* Description of the task *
Exactly the lines below starting at the line with "plate: present [210,429,314,472]" and ending at the line with "plate: present [99,292,196,335]" are wanted, with both ends included. Leave out the pictures and add no other lines.

* Exercise materials *
= = = = = = =
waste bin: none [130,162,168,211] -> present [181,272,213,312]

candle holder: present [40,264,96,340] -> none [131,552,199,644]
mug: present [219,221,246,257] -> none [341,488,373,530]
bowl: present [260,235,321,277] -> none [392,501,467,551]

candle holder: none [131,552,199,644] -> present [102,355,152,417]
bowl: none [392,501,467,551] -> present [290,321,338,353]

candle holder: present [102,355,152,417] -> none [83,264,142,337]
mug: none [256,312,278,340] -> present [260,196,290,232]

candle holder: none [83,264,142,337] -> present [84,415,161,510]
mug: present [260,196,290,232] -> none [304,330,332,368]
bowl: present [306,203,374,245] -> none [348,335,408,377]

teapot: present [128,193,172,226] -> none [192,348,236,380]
= = = = = = =
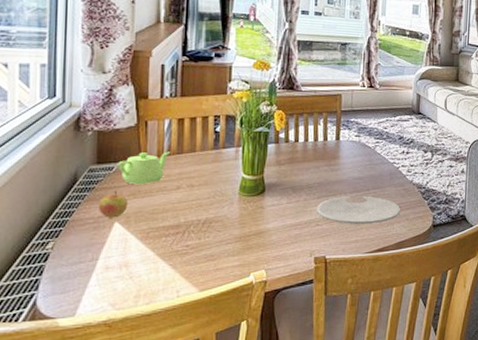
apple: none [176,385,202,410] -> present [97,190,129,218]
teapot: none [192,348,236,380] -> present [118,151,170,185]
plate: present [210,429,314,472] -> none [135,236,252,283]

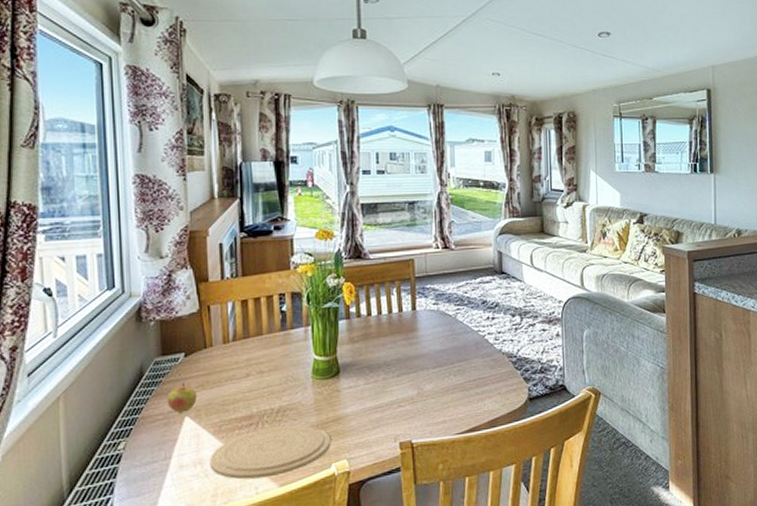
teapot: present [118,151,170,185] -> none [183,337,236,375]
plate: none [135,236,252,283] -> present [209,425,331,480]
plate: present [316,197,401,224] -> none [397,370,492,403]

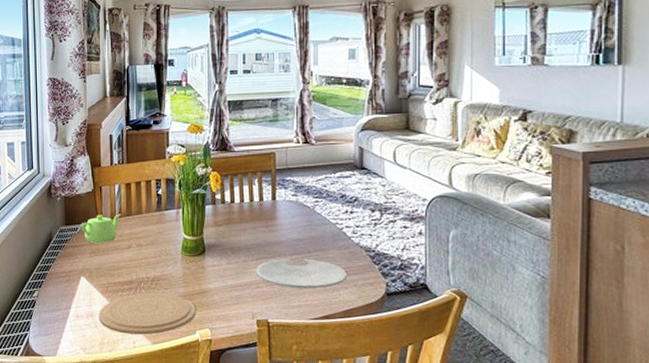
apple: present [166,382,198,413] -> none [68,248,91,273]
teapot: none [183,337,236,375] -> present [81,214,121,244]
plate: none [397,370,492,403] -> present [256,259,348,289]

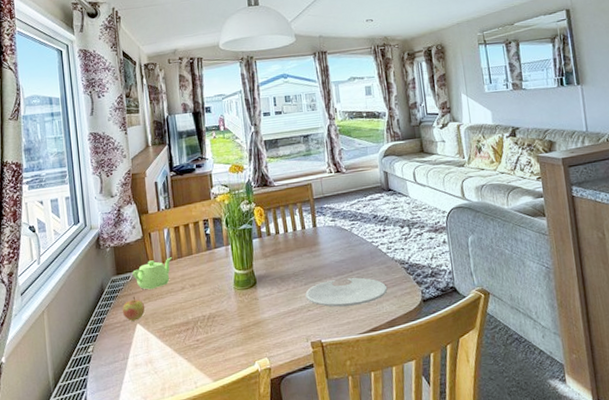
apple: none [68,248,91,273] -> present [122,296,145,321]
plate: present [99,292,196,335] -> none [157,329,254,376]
= = = = = = =
* Response *
plate: present [210,429,314,472] -> none [135,236,252,283]

teapot: present [118,151,170,185] -> none [183,337,236,375]
plate: none [135,236,252,283] -> present [209,425,331,480]
plate: present [316,197,401,224] -> none [397,370,492,403]

apple: present [166,382,198,413] -> none [68,248,91,273]
teapot: none [183,337,236,375] -> present [81,214,121,244]
plate: none [397,370,492,403] -> present [256,259,348,289]

apple: none [68,248,91,273] -> present [122,296,145,321]
plate: present [99,292,196,335] -> none [157,329,254,376]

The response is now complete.